Using convolutional neural networks to distinguish between autophagy and related processes

This 4-year PhD studentship is offered in Dr Rupert Beale’s Group based at the Francis Crick Institute (the Crick).

The aim of this project will be to exploit recent advances in artificial intelligence, in particular techniques involving the generative modeling of images using convolutional neural networks, to refine current analysis techniques for images gathered by conventional and high-content microscopy. Initially, the candidate will employ such techniques to distinguish autophagy from a set of related phenomena. The eventual aim is to utilize these approaches to construct a flow cytometer capable of sorting cells on the basis of patterns of fluorescence.
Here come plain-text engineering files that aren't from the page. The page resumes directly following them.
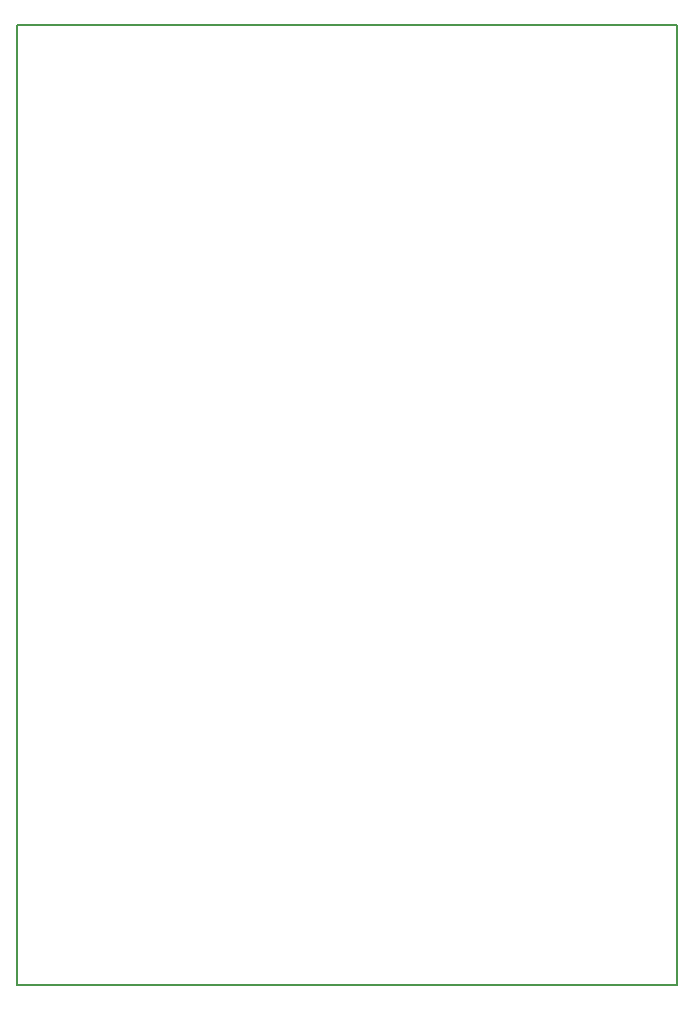
<source format=gko>
%TF.GenerationSoftware,KiCad,Pcbnew,4.0.4+e1-6308~48~ubuntu16.04.1-stable*%
%TF.CreationDate,2016-12-16T12:07:21-08:00*%
%TF.ProjectId,e202var-vlf-radio-receiver,653230327661722D766C662D72616469,v1.2*%
%TF.FileFunction,Profile,NP*%
%FSLAX46Y46*%
G04 Gerber Fmt 4.6, Leading zero omitted, Abs format (unit mm)*
G04 Created by KiCad (PCBNEW 4.0.4+e1-6308~48~ubuntu16.04.1-stable) date Fri Dec 16 12:07:21 2016*
%MOMM*%
%LPD*%
G01*
G04 APERTURE LIST*
%ADD10C,0.350000*%
%ADD11C,0.152400*%
G04 APERTURE END LIST*
D10*
D11*
X113030000Y-38100000D02*
X114300000Y-38100000D01*
X58420000Y-38100000D02*
X113030000Y-38100000D01*
X58420000Y-119380000D02*
X58420000Y-38100000D01*
X114300000Y-119380000D02*
X58420000Y-119380000D01*
X114300000Y-38100000D02*
X114300000Y-119380000D01*
M02*

</source>
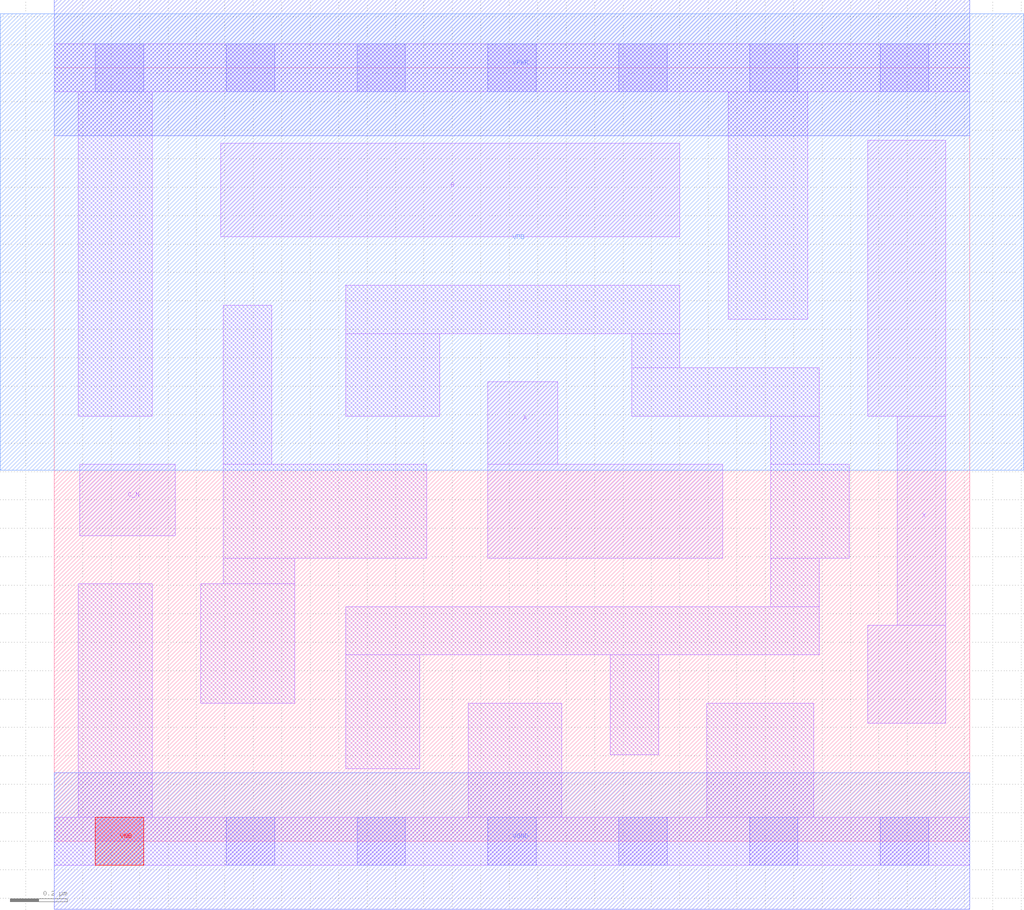
<source format=lef>
# Copyright 2020 The SkyWater PDK Authors
#
# Licensed under the Apache License, Version 2.0 (the "License");
# you may not use this file except in compliance with the License.
# You may obtain a copy of the License at
#
#     https://www.apache.org/licenses/LICENSE-2.0
#
# Unless required by applicable law or agreed to in writing, software
# distributed under the License is distributed on an "AS IS" BASIS,
# WITHOUT WARRANTIES OR CONDITIONS OF ANY KIND, either express or implied.
# See the License for the specific language governing permissions and
# limitations under the License.
#
# SPDX-License-Identifier: Apache-2.0

VERSION 5.7 ;
  NOWIREEXTENSIONATPIN ON ;
  DIVIDERCHAR "/" ;
  BUSBITCHARS "[]" ;
MACRO sky130_fd_sc_hd__or3b_1
  CLASS CORE ;
  FOREIGN sky130_fd_sc_hd__or3b_1 ;
  ORIGIN  0.000000  0.000000 ;
  SIZE  3.220000 BY  2.720000 ;
  SYMMETRY X Y R90 ;
  SITE unithd ;
  PIN A
    ANTENNAGATEAREA  0.126000 ;
    DIRECTION INPUT ;
    USE SIGNAL ;
    PORT
      LAYER li1 ;
        RECT 1.525000 0.995000 2.350000 1.325000 ;
        RECT 1.525000 1.325000 1.770000 1.615000 ;
    END
  END A
  PIN B
    ANTENNAGATEAREA  0.126000 ;
    DIRECTION INPUT ;
    USE SIGNAL ;
    PORT
      LAYER li1 ;
        RECT 0.585000 2.125000 2.200000 2.455000 ;
    END
  END B
  PIN C_N
    ANTENNAGATEAREA  0.126000 ;
    DIRECTION INPUT ;
    USE SIGNAL ;
    PORT
      LAYER li1 ;
        RECT 0.090000 1.075000 0.425000 1.325000 ;
    END
  END C_N
  PIN X
    ANTENNADIFFAREA  0.453750 ;
    DIRECTION OUTPUT ;
    USE SIGNAL ;
    PORT
      LAYER li1 ;
        RECT 2.860000 0.415000 3.135000 0.760000 ;
        RECT 2.860000 1.495000 3.135000 2.465000 ;
        RECT 2.965000 0.760000 3.135000 1.495000 ;
    END
  END X
  PIN VGND
    DIRECTION INOUT ;
    SHAPE ABUTMENT ;
    USE GROUND ;
    PORT
      LAYER met1 ;
        RECT 0.000000 -0.240000 3.220000 0.240000 ;
    END
  END VGND
  PIN VNB
    DIRECTION INOUT ;
    USE GROUND ;
    PORT
      LAYER pwell ;
        RECT 0.145000 -0.085000 0.315000 0.085000 ;
    END
  END VNB
  PIN VPB
    DIRECTION INOUT ;
    USE POWER ;
    PORT
      LAYER nwell ;
        RECT -0.190000 1.305000 3.410000 2.910000 ;
    END
  END VPB
  PIN VPWR
    DIRECTION INOUT ;
    SHAPE ABUTMENT ;
    USE POWER ;
    PORT
      LAYER met1 ;
        RECT 0.000000 2.480000 3.220000 2.960000 ;
    END
  END VPWR
  OBS
    LAYER li1 ;
      RECT 0.000000 -0.085000 3.220000 0.085000 ;
      RECT 0.000000  2.635000 3.220000 2.805000 ;
      RECT 0.085000  0.085000 0.345000 0.905000 ;
      RECT 0.085000  1.495000 0.345000 2.635000 ;
      RECT 0.515000  0.485000 0.845000 0.905000 ;
      RECT 0.595000  0.905000 0.845000 0.995000 ;
      RECT 0.595000  0.995000 1.310000 1.325000 ;
      RECT 0.595000  1.325000 0.765000 1.885000 ;
      RECT 1.025000  0.255000 1.285000 0.655000 ;
      RECT 1.025000  0.655000 2.690000 0.825000 ;
      RECT 1.025000  1.495000 1.355000 1.785000 ;
      RECT 1.025000  1.785000 2.200000 1.955000 ;
      RECT 1.455000  0.085000 1.785000 0.485000 ;
      RECT 1.955000  0.305000 2.125000 0.655000 ;
      RECT 2.030000  1.495000 2.690000 1.665000 ;
      RECT 2.030000  1.665000 2.200000 1.785000 ;
      RECT 2.295000  0.085000 2.670000 0.485000 ;
      RECT 2.370000  1.835000 2.650000 2.635000 ;
      RECT 2.520000  0.825000 2.690000 0.995000 ;
      RECT 2.520000  0.995000 2.795000 1.325000 ;
      RECT 2.520000  1.325000 2.690000 1.495000 ;
    LAYER mcon ;
      RECT 0.145000 -0.085000 0.315000 0.085000 ;
      RECT 0.145000  2.635000 0.315000 2.805000 ;
      RECT 0.605000 -0.085000 0.775000 0.085000 ;
      RECT 0.605000  2.635000 0.775000 2.805000 ;
      RECT 1.065000 -0.085000 1.235000 0.085000 ;
      RECT 1.065000  2.635000 1.235000 2.805000 ;
      RECT 1.525000 -0.085000 1.695000 0.085000 ;
      RECT 1.525000  2.635000 1.695000 2.805000 ;
      RECT 1.985000 -0.085000 2.155000 0.085000 ;
      RECT 1.985000  2.635000 2.155000 2.805000 ;
      RECT 2.445000 -0.085000 2.615000 0.085000 ;
      RECT 2.445000  2.635000 2.615000 2.805000 ;
      RECT 2.905000 -0.085000 3.075000 0.085000 ;
      RECT 2.905000  2.635000 3.075000 2.805000 ;
  END
END sky130_fd_sc_hd__or3b_1
END LIBRARY

</source>
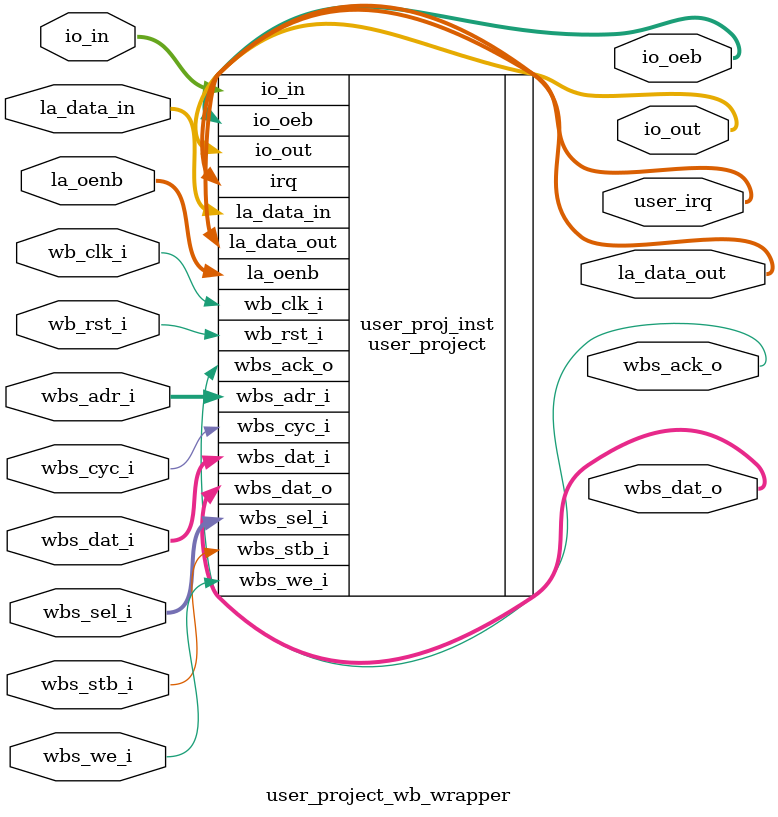
<source format=v>
`timescale 1ns / 1ps
`default_nettype none


module user_project_wb_wrapper (
`ifdef USE_POWER_PINS
    inout VPWR,
    inout VGND,
`endif

    // Wishbone Slave ports (WB MI A)
    input         wb_clk_i,
    input         wb_rst_i,
    input         wbs_stb_i,
    input         wbs_cyc_i,
    input         wbs_we_i,
    input  [3:0]  wbs_sel_i,
    input  [31:0] wbs_dat_i,
    input  [31:0] wbs_adr_i,
    output [31:0] wbs_dat_o,
    output        wbs_ack_o,

    // Logic Analyzer Signals
    input  [127:0] la_data_in,
    output [127:0] la_data_out,
    input  [127:0] la_oenb,

    // IOs
    input  [37:0] io_in,
    output [37:0] io_out,
    output [37:0] io_oeb,

    // IRQ
    output [2:0] user_irq
);

    // Instantiate the main user project
    user_project user_proj_inst (
    `ifdef USE_POWER_PINS
        .vccd1(VPWR),
        .vssd1(VGND),
    `endif
        .wb_clk_i(wb_clk_i),
        .wb_rst_i(wb_rst_i),
        .wbs_stb_i(wbs_stb_i),
        .wbs_cyc_i(wbs_cyc_i),
        .wbs_we_i(wbs_we_i),
        .wbs_sel_i(wbs_sel_i),
        .wbs_dat_i(wbs_dat_i),
        .wbs_adr_i(wbs_adr_i),
        .wbs_dat_o(wbs_dat_o),
        .wbs_ack_o(wbs_ack_o),
        .la_data_in(la_data_in),
        .la_data_out(la_data_out),
        .la_oenb(la_oenb),
        .io_in(io_in),
        .io_out(io_out),
        .io_oeb(io_oeb),
        .irq(user_irq)
    );

endmodule

`default_nettype wire
</source>
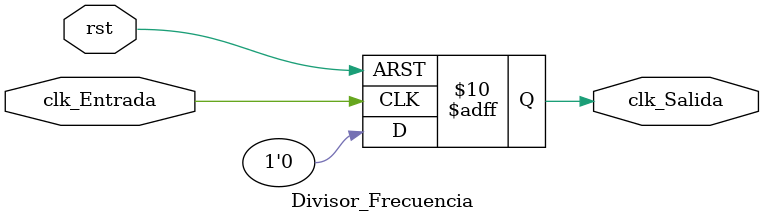
<source format=v>
/*
					**** DIVISOR DE FRECUENCIA	****
					
	El presente código implementa el diseño de un módulo divisor de frecuencia, el cual
	esta diseñado para un oscilador con una frecuencia de 50 Mhz, el divisor generará una
	señal de salida de 1 hz .
	El módulo consta de 2 entradas clk(señal de reloj), rst(reset), y 1 salida (clk salida).
	Se implementa un contador para llegar a 50M equivalente  al llegar a la cuenta
	se genera un pulso de 1hz y se reinicia el contador, en caso contrario sigue incrementando
	el contador y se mantiene el estado bajo del pulso de 1hz
	
*/

// Definición del módulo y lista de puertos
module Divisor_Frecuencia(
	input clk_Entrada,
	input rst,
	output reg clk_Salida
);

	// Parámetros para el divisor de frecuencia
	parameter VMaximo = 50_000_000;
	//parameter VMaximo = 5; // ESTE VALOR PARA SIMULACIÓN
	reg [24:0] Contador;
	
	// Lista sensitiva
	always@(posedge clk_Entrada or posedge rst) begin
		if(rst) begin // reset de contador y salida
			Contador <= 25'd0;
			clk_Salida <= 1'b0;
		end
		else begin
				if(Contador == VMaximo-1) begin // Reinicio de la cuenta 
					Contador <= 25'd0;
					clk_Salida <= 1'b1; 
				end
				else begin // Incremento del contador
					Contador <= Contador + 1'b1;	
					clk_Salida <= 1'b0;
				end
		end
	end // Fin de la lista sensitiva
	
endmodule // Fin del módulo

</source>
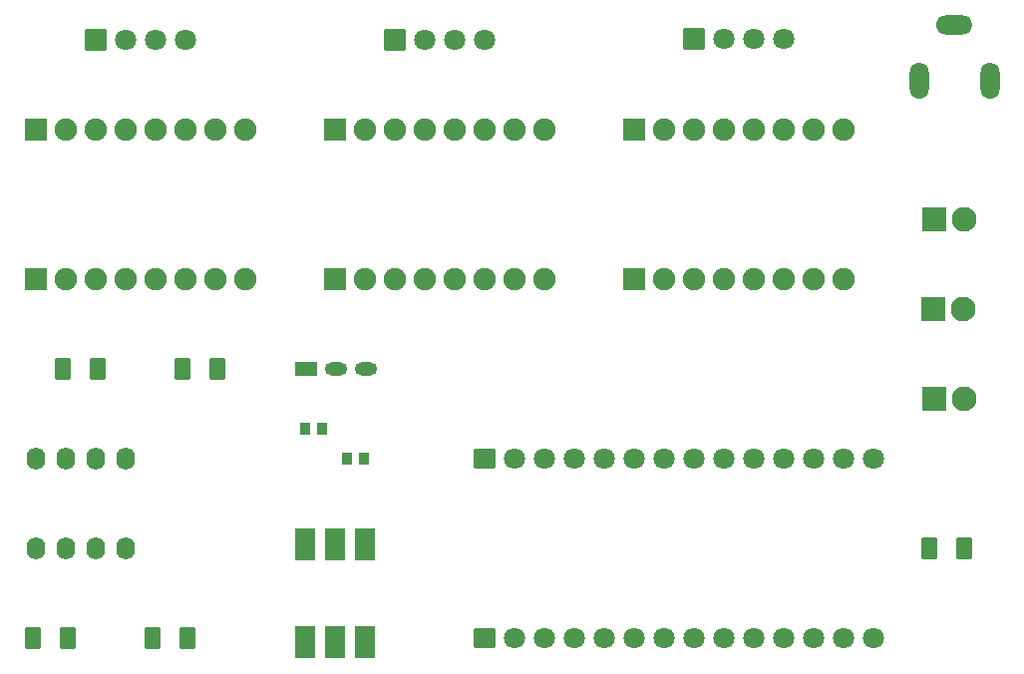
<source format=gts>
G04 Layer: TopSolderMaskLayer*
G04 EasyEDA v6.5.23, 2023-05-22 12:01:23*
G04 2ef3873b6a8849e1a700537b5c5aa0b8,043974f40ccd47e6b80d377579d0ea0a,10*
G04 Gerber Generator version 0.2*
G04 Scale: 100 percent, Rotated: No, Reflected: No *
G04 Dimensions in millimeters *
G04 leading zeros omitted , absolute positions ,4 integer and 5 decimal *
%FSLAX45Y45*%
%MOMM*%

%AMMACRO1*1,1,$1,$2,$3*1,1,$1,$4,$5*1,1,$1,0-$2,0-$3*1,1,$1,0-$4,0-$5*20,1,$1,$2,$3,$4,$5,0*20,1,$1,$4,$5,0-$2,0-$3,0*20,1,$1,0-$2,0-$3,0-$4,0-$5,0*20,1,$1,0-$4,0-$5,$2,$3,0*4,1,4,$2,$3,$4,$5,0-$2,0-$3,0-$4,0-$5,$2,$3,0*%
%ADD10MACRO1,0.1016X-0.6038X-0.8505X-0.6038X0.8505*%
%ADD11MACRO1,0.1016X0.6038X-0.8505X0.6038X0.8505*%
%ADD12MACRO1,0.1016X-0.4X0.45X0.4X0.45*%
%ADD13O,1.609598X3.1175960000000003*%
%ADD14O,3.1175960000000003X1.609598*%
%ADD15MACRO1,0.1016X-0.825X1.27X0.825X1.27*%
%ADD16O,1.9015963999999999X1.1015979999999999*%
%ADD17MACRO1,0.1016X-0.9X0.5X0.9X0.5*%
%ADD18O,1.561592X1.92659*%
%ADD19C,1.8016*%
%ADD20MACRO1,0.1016X-0.85X0.7874X0.85X0.7874*%
%ADD21MACRO1,0.1016X-0.9X0.9X0.9X0.9*%
%ADD22C,1.9016*%
%ADD23MACRO1,0.1016X-1X1X1X1*%
%ADD24C,2.1016*%
%ADD25MACRO1,0.1016X-0.85X0.85X0.85X0.85*%

%LPD*%
D10*
G01*
X9926876Y2273300D03*
D11*
G01*
X9631123Y2273300D03*
D12*
G01*
X4476899Y3289300D03*
G01*
X4336900Y3289300D03*
G01*
X4832499Y3035300D03*
G01*
X4692500Y3035300D03*
D10*
G01*
X3335576Y1511300D03*
D11*
G01*
X3039823Y1511300D03*
D10*
G01*
X3589576Y3797300D03*
D11*
G01*
X3293823Y3797300D03*
D10*
G01*
X2319576Y1511300D03*
D11*
G01*
X2023823Y1511300D03*
D10*
G01*
X2573576Y3797300D03*
D11*
G01*
X2277823Y3797300D03*
D13*
G01*
X9548088Y6248400D03*
G01*
X10148087Y6248400D03*
D14*
G01*
X9848113Y6718401D03*
D15*
G01*
X4330700Y1477309D03*
G01*
X4584700Y1477307D03*
G01*
X4838700Y1477304D03*
G01*
X4838700Y2307292D03*
G01*
X4584700Y2307292D03*
G01*
X4330700Y2307292D03*
D16*
G01*
X4597400Y3797300D03*
G01*
X4851400Y3797300D03*
D17*
G01*
X4343400Y3797300D03*
D18*
G01*
X2044700Y2273300D03*
G01*
X2298700Y2273300D03*
G01*
X2552700Y2273300D03*
G01*
X2806700Y2273300D03*
G01*
X2044700Y3035300D03*
G01*
X2298700Y3035300D03*
G01*
X2552700Y3035300D03*
G01*
X2806700Y3035300D03*
D19*
G01*
X9156700Y1511300D03*
G01*
X8902700Y1511300D03*
G01*
X8648700Y1511300D03*
G01*
X8394700Y1511300D03*
G01*
X8140700Y1511300D03*
G01*
X7886700Y1511300D03*
G01*
X7632700Y1511300D03*
G01*
X7378700Y1511300D03*
G01*
X7124700Y1511300D03*
G01*
X6870700Y1511300D03*
G01*
X6616700Y1511300D03*
G01*
X6362700Y1511300D03*
G01*
X6108700Y1511300D03*
D20*
G01*
X5854700Y1511300D03*
D19*
G01*
X9156700Y3035300D03*
G01*
X8902700Y3035300D03*
G01*
X8648700Y3035300D03*
G01*
X8394700Y3035300D03*
G01*
X8140700Y3035300D03*
G01*
X7886700Y3035300D03*
G01*
X7632700Y3035300D03*
G01*
X7378700Y3035300D03*
G01*
X7124700Y3035300D03*
G01*
X6870700Y3035300D03*
G01*
X6616700Y3035300D03*
G01*
X6362700Y3035300D03*
G01*
X6108700Y3035300D03*
D20*
G01*
X5854700Y3035300D03*
D21*
G01*
X2044700Y4559300D03*
D22*
G01*
X2298700Y4559300D03*
G01*
X2552700Y4559300D03*
G01*
X2806700Y4559300D03*
G01*
X3060700Y4559300D03*
G01*
X3314700Y4559300D03*
G01*
X3568700Y4559300D03*
G01*
X3822700Y4559300D03*
D21*
G01*
X2044700Y5829300D03*
D22*
G01*
X2298700Y5829300D03*
G01*
X2552700Y5829300D03*
G01*
X2806700Y5829300D03*
G01*
X3060700Y5829300D03*
G01*
X3314700Y5829300D03*
G01*
X3568700Y5829300D03*
G01*
X3822700Y5829300D03*
D21*
G01*
X4584700Y4559300D03*
D22*
G01*
X4838700Y4559300D03*
G01*
X5092700Y4559300D03*
G01*
X5346700Y4559300D03*
G01*
X5600700Y4559300D03*
G01*
X5854700Y4559300D03*
G01*
X6108700Y4559300D03*
G01*
X6362700Y4559300D03*
D21*
G01*
X4584700Y5829300D03*
D22*
G01*
X4838700Y5829300D03*
G01*
X5092700Y5829300D03*
G01*
X5346700Y5829300D03*
G01*
X5600700Y5829300D03*
G01*
X5854700Y5829300D03*
G01*
X6108700Y5829300D03*
G01*
X6362700Y5829300D03*
D21*
G01*
X7124700Y4559300D03*
D22*
G01*
X7378700Y4559300D03*
G01*
X7632700Y4559300D03*
G01*
X7886700Y4559300D03*
G01*
X8140700Y4559300D03*
G01*
X8394700Y4559300D03*
G01*
X8648700Y4559300D03*
G01*
X8902700Y4559300D03*
D21*
G01*
X7124700Y5829300D03*
D22*
G01*
X7378700Y5829300D03*
G01*
X7632700Y5829300D03*
G01*
X7886700Y5829300D03*
G01*
X8140700Y5829300D03*
G01*
X8394700Y5829300D03*
G01*
X8648700Y5829300D03*
G01*
X8902700Y5829300D03*
D23*
G01*
X9677400Y5067300D03*
D24*
G01*
X9931400Y5067300D03*
D25*
G01*
X2552700Y6591300D03*
D19*
G01*
X2806700Y6591300D03*
G01*
X3060700Y6591300D03*
G01*
X3314700Y6591300D03*
D25*
G01*
X5092700Y6591300D03*
D19*
G01*
X5346700Y6591300D03*
G01*
X5600700Y6591300D03*
G01*
X5854700Y6591300D03*
D25*
G01*
X7632700Y6604000D03*
D19*
G01*
X7886700Y6604000D03*
G01*
X8140700Y6604000D03*
G01*
X8394700Y6604000D03*
D23*
G01*
X9677400Y3543300D03*
D24*
G01*
X9931400Y3543300D03*
D23*
G01*
X9664700Y4305300D03*
D24*
G01*
X9918700Y4305300D03*
D19*
G01*
X8902700Y4559300D03*
G01*
X8902700Y4559300D03*
M02*

</source>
Autophagy is a process of self-eating whereby cytosolic contents are engulfed and targeted to the lysosome, a digestive organelle. This is important for removal of protein aggregates that might otherwise cause neurodegeneration, cellular homeostasis (for example in response to starvation), removal of damaged organelles (for example defective mitochondria), and cellular self-defence against invading microorganisms. The hallmark of these processes is the formation of a double membrane. This becomes tagged with LC3, an important autophagy molecule that becomes covalently lipidated and inserted into the autophagosomal double membrane. This molecule is conveniently tagged with fluorescent markers such as GFP and is used to monitor autophagy.

We have discovered a distinct molecular basis for a set of pathological processes that target LC3 to single membranes of endolysosomal origin (sometimes called ‘non-canonical’ autophagy), for example in response to ionophore drugs or viral infection (Fletcher et al., EMBO J. 2018). The pattern of GFP-LC3 localisation seen can closely resemble that observed during bona fide autophagy. This has led to confusion in the field as at present it is only possible to distinguish these processes by electron microscopy. The GFP-LC3 patterns that arise appear subtly different to those associated with autophagy. These patterns should in principle be amenable to analysis by machine learning algorithms, and indeed we have preliminary data to suggest that different patterns of LC3 observed using an imaging flow cytometer can be distinguished and quantified using such algorithms.

This will become an extremely valuable tool for the autophagy field as it will enable the rapid and objective discrimination between processes that resemble each other but have different biological purposes, and will likely have similar impact upon other areas of biology. The ability to sort cells on the basis of fluorescence patterns would allow (for example) genetic screens to be performed to uncover the biological basis of protein targeting to different subcellular compartments.

Candidate background
This project requires a high degree of competence in both machine learning and cell biology. Only candidates with significant experience and expertise in both fields will be considered.

Talented and motivated students passionate about doing research are invited to apply for this PhD position. The successful applicant will join the Crick PhD Programme in September 2020 and will register for their PhD at one of the Crick partner universities (Imperial College London, King’s College London or UCL).

Applicants should hold or expect to gain a first/upper second-class honours degree or equivalent in a relevant subject and have appropriate research experience as part of, or outside of, a university degree course and/or a Masters degree in a relevant subject.

APPLICATIONS MUST BE MADE ONLINE VIA OUR WEBSITE (ACCESSIBLE VIA THE ‘APPLY NOW’ LINK ABOVE) BY 12:00 (NOON) 13 NOVEMBER 2019. APPLICATIONS WILL NOT BE ACCEPTED IN ANY OTHER FORMAT.

Successful applicants will be awarded a non-taxable annual stipend of £22,000 plus payment of university tuition fees. Students of all nationalities are eligible to apply.